Picked up two dwarf gouramis this weekend to round out the tank, didn't have much for upper level swimmers. Both are around an inch and half long, so I am guessing they are young? One is bright blue with some faint red stripes, the other is red with some blue stripes at the tail end. I've never had gouramis before. I know they can be agressive towards each other, but so far they both haven't. They are in a 26 gal with a bunch of hiding places. 

Do they normally hide? I was always under the assumption they swam around the top and hung out in open water. These two come out and swim around, the red a lot more than the blue one. Though most of the time they hang out it my rocks or under the plants.

Visited four stores to see what varieties were available, before buying the fish. I didn't see one store with females. Every store listed the fish as males and I was unable to find any that had rounded fins (I read that was how to distinguish they are female). Is it normal to not be able to find a female? Was hoping to get a male and female to help keep things calm. End up with two fish as my girlfiend liked both colors and couldn't decide between the two.

What do you normally feed gouramis? So far they don't seem to be agressive feeders, but they have been picking stuff off the plants, rocks and substrate. They are also grabbing anything that floats by to at least taste test it. They don't take off for the surface when I feed though.

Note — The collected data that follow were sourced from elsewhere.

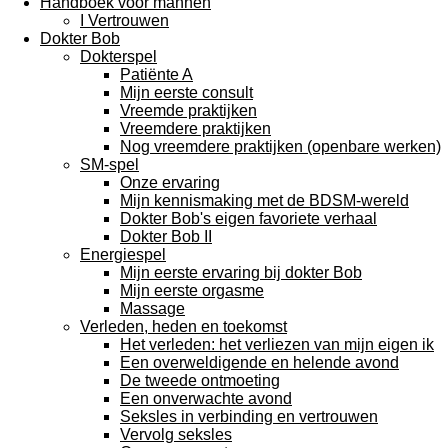
Handboek voor mannen
I Vertrouwen
Dokter Bob
Dokterspel
Patiënte A
Mijn eerste consult
Vreemde praktijken
Vreemdere praktijken
Nog vreemdere praktijken (openbare werken)
SM-spel
Onze ervaring
Mijn kennismaking met de BDSM-wereld
Dokter Bob's eigen favoriete verhaal
Dokter Bob II
Energiespel
Mijn eerste ervaring bij dokter Bob
Mijn eerste orgasme
Massage
Verleden, heden en toekomst
Het verleden: het verliezen van mijn eigen ik
Een overweldigende en helende avond
De tweede ontmoeting
Een onverwachte avond
Seksles in verbinding en vertrouwen
Vervolg seksles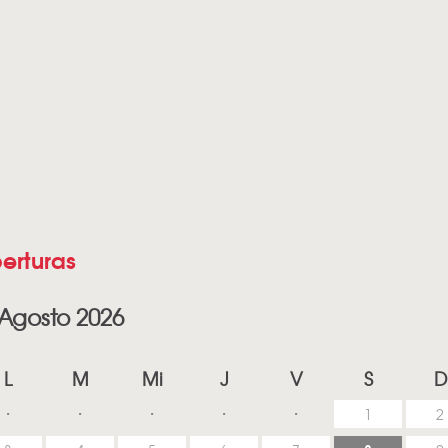
erturas
Agosto 2026
L
M
Mi
J
V
S
D
1
2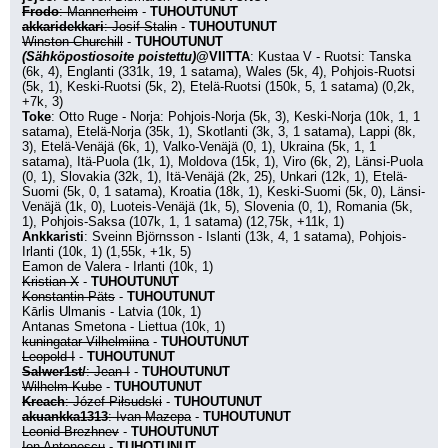
Frodo
: Mannerheim
 - 
TUHOUTUNUT
akkaridekkari
: Josif Stalin
 - 
TUHOUTUNUT
Winston Churchill
 - 
TUHOUTUNUT
(Sähköpostiosoite poistettu)
@VIITTA
: Kustaa V - Ruotsi: Tanska 
(6k, 4), Englanti (331k, 19, 1 satama), Wales (5k, 4), Pohjois-Ruotsi 
(5k, 1), Keski-Ruotsi (5k, 2), Etelä-Ruotsi (150k, 5, 1 satama) (0,2k, 
+7k, 3)
Toke
: Otto Ruge - Norja: Pohjois-Norja (5k, 3), Keski-Norja (10k, 1, 1 
satama), Etelä-Norja (35k, 1), Skotlanti (3k, 3, 1 satama), Lappi (8k, 
3), Etelä-Venäjä (6k, 1), Valko-Venäjä (0, 1), Ukraina (5k, 1, 1 
satama), Itä-Puola (1k, 1), Moldova (15k, 1), Viro (6k, 2), Länsi-Puola 
(0, 1), Slovakia (32k, 1), Itä-Venäjä (2k, 25), Unkari (12k, 1), Etelä-
Suomi (5k, 0, 1 satama), Kroatia (18k, 1), Keski-Suomi (5k, 0), Länsi-
Venäjä (1k, 0), Luoteis-Venäjä (1k, 5), Slovenia (0, 1), Romania (5k, 
1), Pohjois-Saksa (107k, 1, 1 satama) (12,75k, +11k, 1)
Ankkaristi
: Sveinn Björnsson - Islanti (13k, 4, 1 satama), Pohjois-
Irlanti (10k, 1) (1,55k, +1k, 5)
Eamon de Valera - Irlanti (10k, 1)
Kristian X
 - 
TUHOUTUNUT
Konstantin Päts
 - 
TUHOUTUNUT
Kārlis Ulmanis - Latvia (10k, 1)
Antanas Smetona - Liettua (10k, 1)
kuningatar Vilhelmiina
 - 
TUHOUTUNUT
Leopold I
 - 
TUHOUTUNUT
Salwer1st/
: Jean I
 - 
TUHOUTUNUT
Wilhelm Kube
 - 
TUHOUTUNUT
Kreach
: Józef Piłsudski
 - 
TUHOUTUNUT
akuankka1313
: Ivan Mazepa
 - 
TUHOUTUNUT
Leonid Brezhnev
 - 
TUHOUTUNUT
Ion Antonescu
 - 
TUHOTUNUT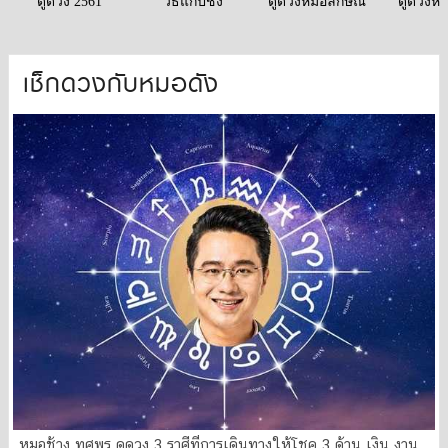
ดูดวง 2561
วิธีแก้ปีชง
ดูดวงหมอลักษณ์
ดูดวงหม
เช็กดวงกับหมอดัง
หมอช้าง ทศพร ดูดวง 3 ราศีที่การเดินทางให้โชค 3 ด้าน เงิน งาน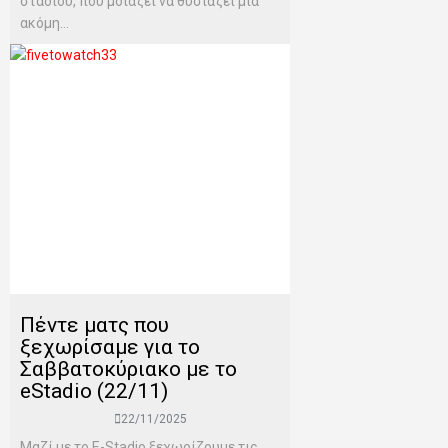
σταδίου, που μοιάζει να θυσιάζει μία
ακόμη...
Πέντε ματς που
ξεχωρίσαμε για το
Σαββατοκύριακο με το
eStadio (22/11)
22/11/2025
Μαζί με το E-Stadio ξεχωρίζουμε τις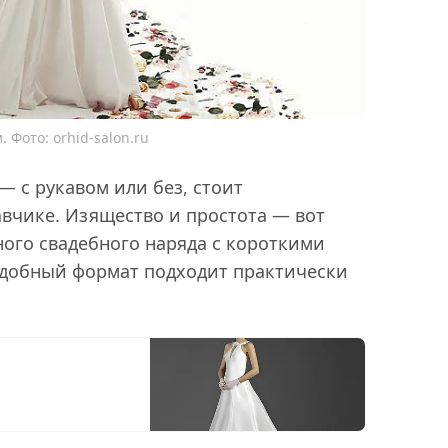
 Фото: orhid-salon.ru
— с рукавом или без, стоит
авчике. Изящество и простота — вот
ного свадебного наряда с короткими
одобный формат подходит практически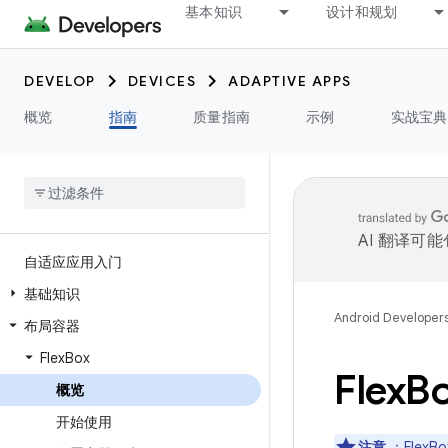
基本知识
设计和规划
DEVELOP
DEVICES
ADAPTIVE APPS
概览
指南
质量指南
示例
实战宝典
AI 翻译可
自适应应用入门
基础知识
Android Developer
布局容器
Flex
Box
Flex
B
概览
开始使用
注意
：Flex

Anything I need to know in general? Will try to get some pics tonight, the red one likes to puff up and show off when I come up to the tank.


----------



## NeonShark666 (Dec 13, 2010)

With Dwarf Gouramis, it is easy to determine male and female. Females are brown and gray with no color. Years ago females were commonly available, not any more. Dwarfs will eat anything near the surface. Wingless fruit flies or frozen blood worms are good. Also try freeze dryed blood worms or brine shrimp. Their prefered water is soft and acidic. My experience with Dwarfs is that they are sensitive to bad water, so change it frequently. They also like floating plants, especially when spawning.


----------



## automatic-hydromatic (Oct 18, 2010)

I have a blue and a red in my 30 gallon and they don't bother each other for the most part. It's when you get two male blues or two male red together that seems to make them get mean. I use to have 2 blues and 2 reds... one of each color kill the other of it's same color, which is why I only have one of each color now...

Mine are very active and swimming around 75% of the time, but they do like to just hang out under a rock or log sometimes too.

Mine will eat anything introduced to the tank. The daily food is flakes, but I also treat them (and the rest of the tank) to frozen blood worms once a week. They'll also peck at the algae wafers I toss in for the shrimp and Bristlenose Plecos. I've even tossed into the tank house Flys that I've caught and they'll fight over them, lol, they love to chase live prey. In fact, I've had to move the larger blue one into a breeder net recently because a Guppy in the tank gave birth and I caught him chasing and eating the fry


----------